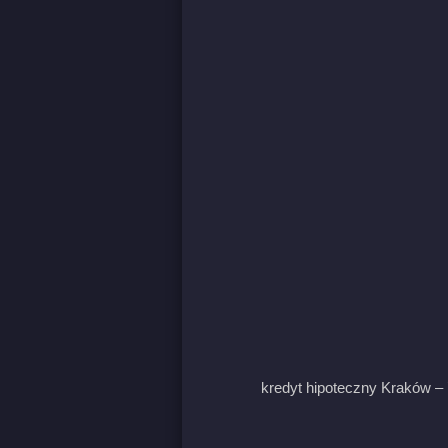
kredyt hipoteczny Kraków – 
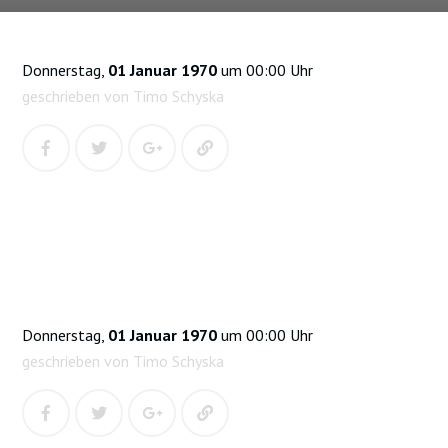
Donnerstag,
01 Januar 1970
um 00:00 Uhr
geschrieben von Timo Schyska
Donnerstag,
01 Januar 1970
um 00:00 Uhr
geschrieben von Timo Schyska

==

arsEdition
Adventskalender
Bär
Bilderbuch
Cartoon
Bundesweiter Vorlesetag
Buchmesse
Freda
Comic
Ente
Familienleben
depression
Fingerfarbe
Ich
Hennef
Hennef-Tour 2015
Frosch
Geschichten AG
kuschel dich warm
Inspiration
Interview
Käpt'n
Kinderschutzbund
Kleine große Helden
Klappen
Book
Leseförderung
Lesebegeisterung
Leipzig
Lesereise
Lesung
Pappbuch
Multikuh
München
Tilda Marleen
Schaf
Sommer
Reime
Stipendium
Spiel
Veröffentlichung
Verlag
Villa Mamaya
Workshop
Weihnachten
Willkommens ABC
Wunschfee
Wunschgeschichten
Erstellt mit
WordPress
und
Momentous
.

* * *

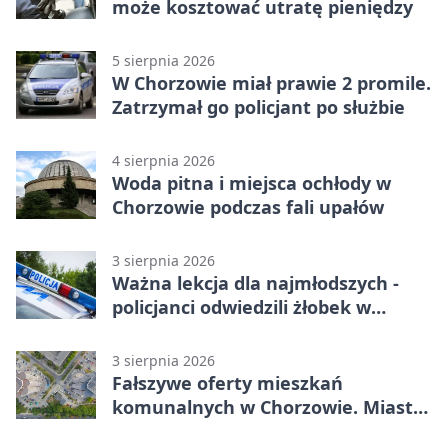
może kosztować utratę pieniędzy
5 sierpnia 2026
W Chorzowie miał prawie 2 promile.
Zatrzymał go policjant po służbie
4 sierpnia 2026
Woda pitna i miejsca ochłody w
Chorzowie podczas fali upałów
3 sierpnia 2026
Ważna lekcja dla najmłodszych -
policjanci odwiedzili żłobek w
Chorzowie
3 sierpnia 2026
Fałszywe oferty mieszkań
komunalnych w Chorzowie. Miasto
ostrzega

- Instructions to follow: Find the lines in the material above that include the string "sierpnia", and state how many there are without any other text.

- Task result: 4